*** Opening of Dataset excerpts ***
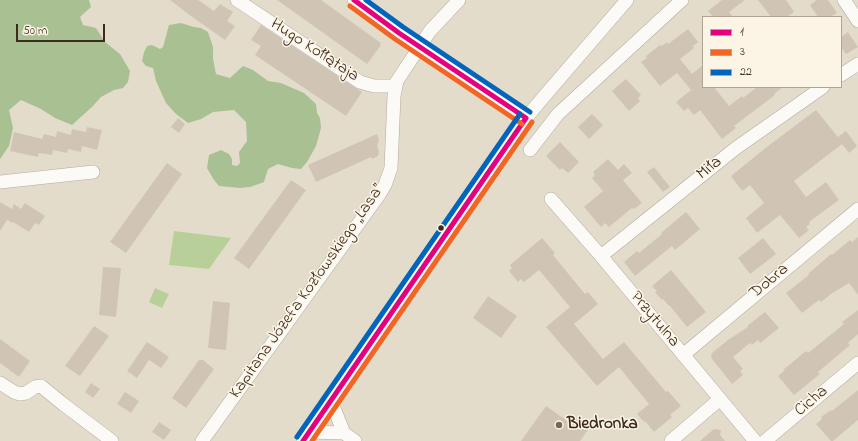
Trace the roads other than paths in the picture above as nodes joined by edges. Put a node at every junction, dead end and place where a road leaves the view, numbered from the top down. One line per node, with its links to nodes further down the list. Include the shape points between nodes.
1 (237, 0): 7 (street, Hugo Kołłątaja)
2 (354, 0): 9 (street)
3 (459, 0): 9 (street, Kapitana Józefa Kozłowskiego „Lasa”, via 430,31)
4 (627, 0): 14 (street)
5 (682, 0): 15 (street, via 558,114)
6 (844, 0): 8 (street)
7 (256, 5): 12 (street, Hugo Kołłątaja, via 360,82 374,86)
8 (858, 21)
9 (420, 46): 12 (street, Kapitana Józefa Kozłowskiego „Lasa”); 14 (street)
10 (858, 64): 11 (street)
11 (842, 74)
12 (395, 86): 29 (street, Kapitana Józefa Kozłowskiego „Lasa”, via 391,168 385,185)
13 (823, 88): 20 (street, Miła, via 736,148)
14 (526, 118): 25 (street)
15 (530, 150)
16 (93, 172): 17 (street)
17 (0, 182)
18 (551, 199): 20 (street, Przytulna)
19 (858, 209): 21 (street, Dobra)
20 (601, 256): 21 (street, Przytulna)
21 (683, 355): 24 (street, Przytulna)
22 (858, 363): 33 (street, Cicha)
23 (0, 383): 28 (street, via 20,394 41,386)
24 (720, 399): 31 (street); 32 (street, Przytulna)
25 (331, 401): 26 (street); 27 (street)
26 (344, 433): 27 (street); 30 (street)
27 (306, 436)
28 (112, 441)
29 (202, 441)
30 (355, 441)
31 (671, 441)
32 (755, 441)
33 (765, 441)

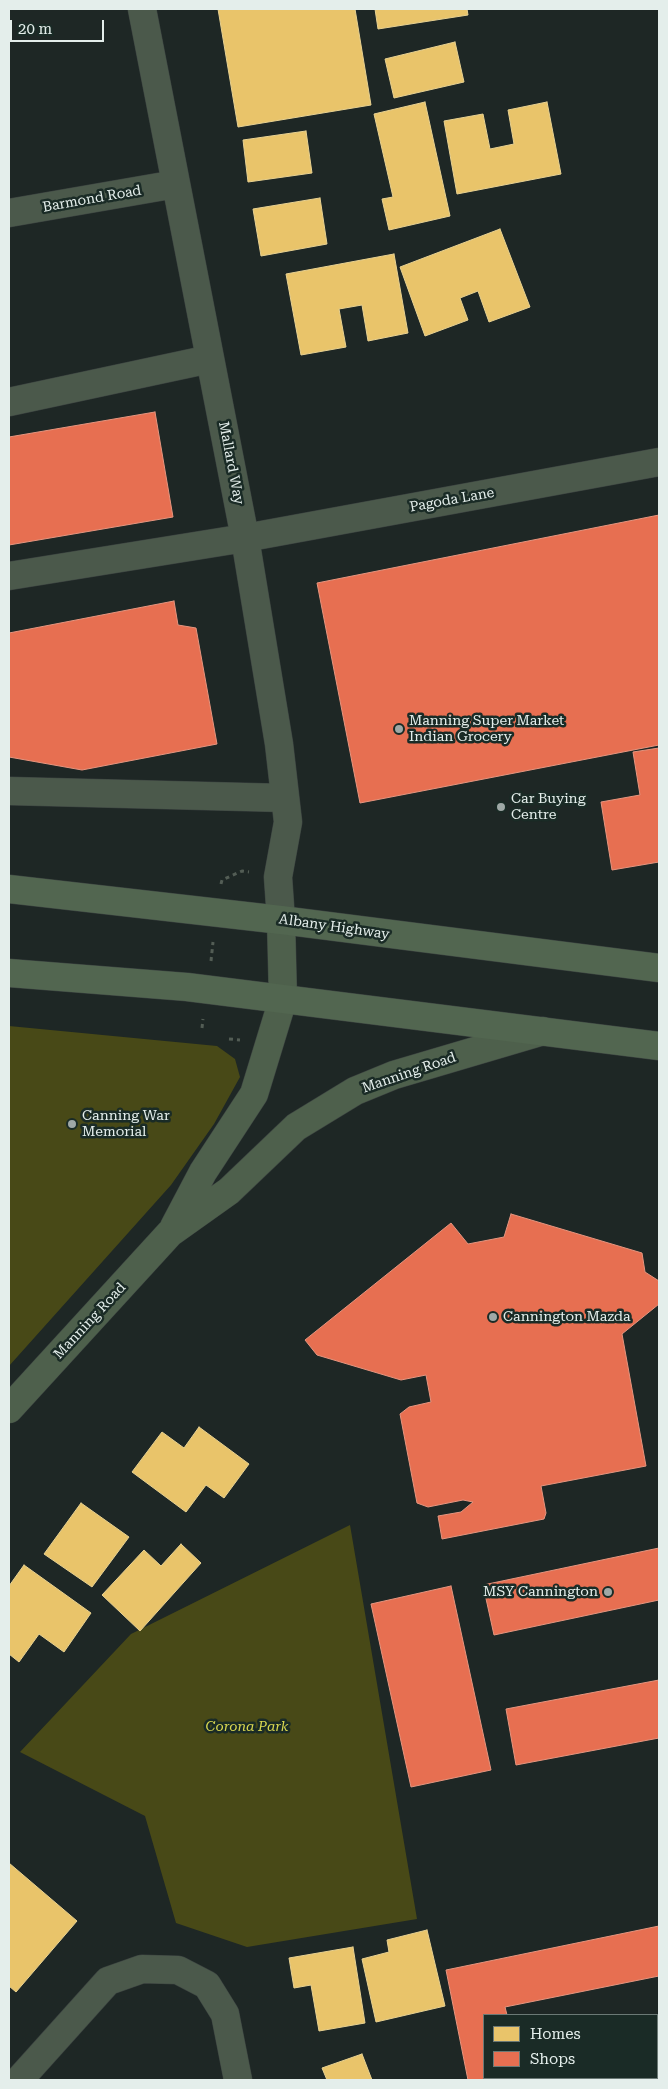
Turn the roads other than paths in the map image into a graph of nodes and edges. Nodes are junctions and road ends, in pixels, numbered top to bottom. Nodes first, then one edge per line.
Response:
1 (142, 9) edge
2 (176, 184) junction
3 (9, 213) edge
4 (210, 359) junction
5 (9, 402) edge
6 (659, 462) edge
7 (245, 538) junction
8 (9, 576) edge
9 (9, 792) edge
10 (286, 810) junction
11 (9, 889) edge
12 (281, 920) junction
13 (659, 968) edge
14 (9, 973) edge
15 (284, 999) junction
16 (543, 1031) junction
17 (659, 1046) edge
18 (170, 1232) junction
19 (9, 1409) edge
20 (19, 2080) edge
21 (238, 2080) edge

1 - 2 street, Mallard Way
2 - 3 street, Barmond Road
2 - 4 street, Mallard Way
4 - 5 street
4 - 7 street, Mallard Way
6 - 7 street, Pagoda Lane
7 - 8 street, Pagoda Lane
7 - 10 street, Mallard Way
9 - 10 street
10 - 12 street, Mallard Way
11 - 12 highway, Albany Highway
12 - 13 highway, Albany Highway
12 - 15 main road, Manning Road
14 - 15 highway
15 - 16 highway
15 - 18 main road, Manning Road
16 - 17 highway
16 - 18 main road, Manning Road
18 - 19 main road, Manning Road
20 - 21 street

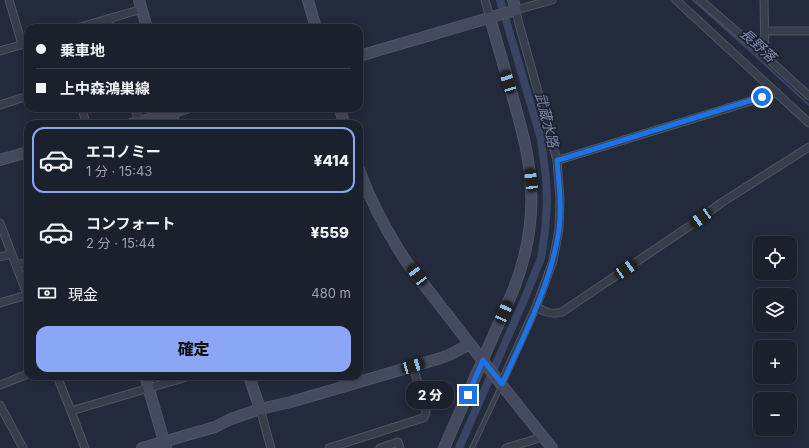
*** Close of Dataset excerpts ***
▶ [Assignment]: Each entry must be set down word for word; no image may be carried over.

▶ [Output for this exercise]:
Trace the roads other than paths in the picture above as nodes joined by edges. Put a node at every junction, dead end and place where a road leaves the view, numbered from the top down. One line per node, with its links to nodes further down the list. Include the shape points between nodes.
1 (237, 0): 7 (street, Hugo Kołłątaja)
2 (354, 0): 9 (street)
3 (459, 0): 9 (street, Kapitana Józefa Kozłowskiego „Lasa”, via 430,31)
4 (627, 0): 14 (street)
5 (682, 0): 15 (street, via 558,114)
6 (844, 0): 8 (street)
7 (256, 5): 12 (street, Hugo Kołłątaja, via 360,82 374,86)
8 (858, 21)
9 (420, 46): 12 (street, Kapitana Józefa Kozłowskiego „Lasa”); 14 (street)
10 (858, 64): 11 (street)
11 (842, 74)
12 (395, 86): 29 (street, Kapitana Józefa Kozłowskiego „Lasa”, via 391,168 385,185)
13 (823, 88): 20 (street, Miła, via 736,148)
14 (526, 118): 25 (street)
15 (530, 150)
16 (93, 172): 17 (street)
17 (0, 182)
18 (551, 199): 20 (street, Przytulna)
19 (858, 209): 21 (street, Dobra)
20 (601, 256): 21 (street, Przytulna)
21 (683, 355): 24 (street, Przytulna)
22 (858, 363): 33 (street, Cicha)
23 (0, 383): 28 (street, via 20,394 41,386)
24 (720, 399): 31 (street); 32 (street, Przytulna)
25 (331, 401): 26 (street); 27 (street)
26 (344, 433): 27 (street); 30 (street)
27 (306, 436)
28 (112, 441)
29 (202, 441)
30 (355, 441)
31 (671, 441)
32 (755, 441)
33 (765, 441)

Turn the roads other than paths in the map image into a graph of nodes and edges. Nodes are junctions and road ends, in pixels, numbered top to bottom. Nodes first, then one edge per line.
Response:
1 (142, 9) edge
2 (176, 184) junction
3 (9, 213) edge
4 (210, 359) junction
5 (9, 402) edge
6 (659, 462) edge
7 (245, 538) junction
8 (9, 576) edge
9 (9, 792) edge
10 (286, 810) junction
11 (9, 889) edge
12 (281, 920) junction
13 (659, 968) edge
14 (9, 973) edge
15 (284, 999) junction
16 (543, 1031) junction
17 (659, 1046) edge
18 (170, 1232) junction
19 (9, 1409) edge
20 (19, 2080) edge
21 (238, 2080) edge

1 - 2 street, Mallard Way
2 - 3 street, Barmond Road
2 - 4 street, Mallard Way
4 - 5 street
4 - 7 street, Mallard Way
6 - 7 street, Pagoda Lane
7 - 8 street, Pagoda Lane
7 - 10 street, Mallard Way
9 - 10 street
10 - 12 street, Mallard Way
11 - 12 highway, Albany Highway
12 - 13 highway, Albany Highway
12 - 15 main road, Manning Road
14 - 15 highway
15 - 16 highway
15 - 18 main road, Manning Road
16 - 17 highway
16 - 18 main road, Manning Road
18 - 19 main road, Manning Road
20 - 21 street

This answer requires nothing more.